Holcomb Kansas is one of those places you’d miss if you blinked. A small farming community in America’s heartland, it was not prepared for what happened 50 years ago on the night of November 15, 1959. It was a town where murder was an unknown word. A town where people got up and went to bed with the sun and never worried about locking their doors. A town where children could walk to school and nothing bad would come their way. A town where the Clutter family became part of American criminal history.
By all accounts Herb Clutter was a hard-working, decent man. He lived in a modest home on a working farm with his wife Bonnie and their two teenage children, 16-year-old Nancy and 15-year-old Kenyon. Mr. Clutter apparently hired transient workers from time to time to help out around the farm and this act of kindness led to his family being massacred on that dark night.

After the family had turned in for the night, Dick Hickock and Perry Smith entered their world. It seems that Hickok. a recent prison parolee, had heard a rumor from a fellow inmate that a man named Clutter had a safe stuffed with money. That wasn’t true, but Hickok believed it to be. He recruited Perry Smith into his murderous scheme in which he repeatedly said that they would leave no witnesses. They didn’t.

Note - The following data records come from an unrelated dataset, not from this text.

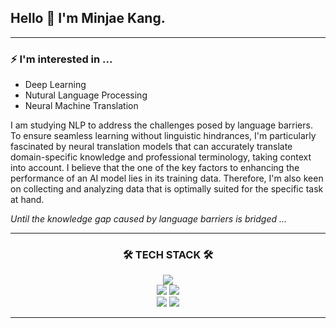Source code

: ## Hello 👋 I'm Minjae Kang.
---
### ⚡ I'm interested in ...
- Deep Learning
- Nutural Language Processing
- Neural Machine Translation

I am studying NLP to address the challenges posed by language barriers. To ensure seamless learning without linguistic hindrances, I'm particularly fascinated by neural translation models that can accurately translate domain-specific knowledge and professional terminology, taking context into account. I believe that the one of the key factors to enhancing the performance of an AI model lies in its training data. Therefore, I'm also keen on collecting and analyzing data that is optimally suited for the specific task at hand.


*Until the knowledge gap caused by language barriers is bridged ...*



---

<h3 align="center">🛠 TECH STACK 🛠</h3>
<p align="center">
    <img src="https://img.shields.io/badge/Python-3776AB?style=flat&logo=Python&logoColor=white"/>
    <br/>
    <img src="https://img.shields.io/badge/PyTorch-%23EE4C2C.svg?style=flat&logo=PyTorch&logoColor=white"/>
    <img src="https://img.shields.io/badge/TensorFlow-%23FF6F00.svg?style=flat&logo=TensorFlow&logoColor=white"/>
    <br/>
    <img src="https://img.shields.io/badge/MySQL-%234479A1.svg?style=flat&logo=MySQL&logoColor=white"/>
    <img src="https://img.shields.io/badge/Javascript-%23F7DF1E.svg?style=flat&logo=Javascript&logoColor=white"/>
    
---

Perry Smith (Top) and Dick Hickock
Once in the home, they cut the phone line and tied up the entire family, each in a separate room. They demanded that Herb Clutter open his safe. Mr. Clutter said that he had no safe and did not keep money in his house. They didn’t believe him but their search turned up nothing except for one of the children’s piggy bank.
Hickock then told Smith to kill the entire family. He first attempted to cut Herb Clutter’s throat but this didn’t go well. He shot Clutter with a shotgun and then moved from room to room killing the rest of the family. Smith and Hickock were ultimately captured and brought to trial with the major forensic evidence against them being a bloody boot print.

Truman Capote, fresh off his success with Breakfast at Tiffany’s, read about the case in the newspaper and decided he would write an article for New York magazine on how these brutal murders affected a small town America. He went there, along with his longtime, childhood friend in Monroeville, Alabama Harper Lee (To Kill A Mockingbird), to investigate the story.

Harper Lee receives Presidential Medal of Freedom
The murders not only turned the town of Holcomb upside down, they also affected Capote so much that the article became a novel and the novel transformed literature. It would be the last novel he ever completed.
Capote was an arrogant and self-absorbed jerk but he was a great writer. He boldly stated that his book based on this murder, which he titled In Cold Blood, would revolutionize the way novels were written. He was right. It created an entirely new genre. He called it faction. Today we would call it creative nonfiction.

The book created great controversy on several fronts. Many were dismayed that Capote used fictional elements in what was a true crime story. He was accused of manipulating the facts for his own purposes. Kenneth Tynan, in his review for The Observer, went further. He accused Capote of using Smith and Hickock for their information about the killings but then did not help them with their defense as much as he should have. He felt that Capote actually wanted the pair executed so he would have an ending to his story. This controversy remains unsettled.
In Cold Blood is without doubt one of the best crime novels ever written and at the same time one of the best true crime stories you’ll ever read. If you have not read it do yourself a favor. The story is compelling, the writing even more so.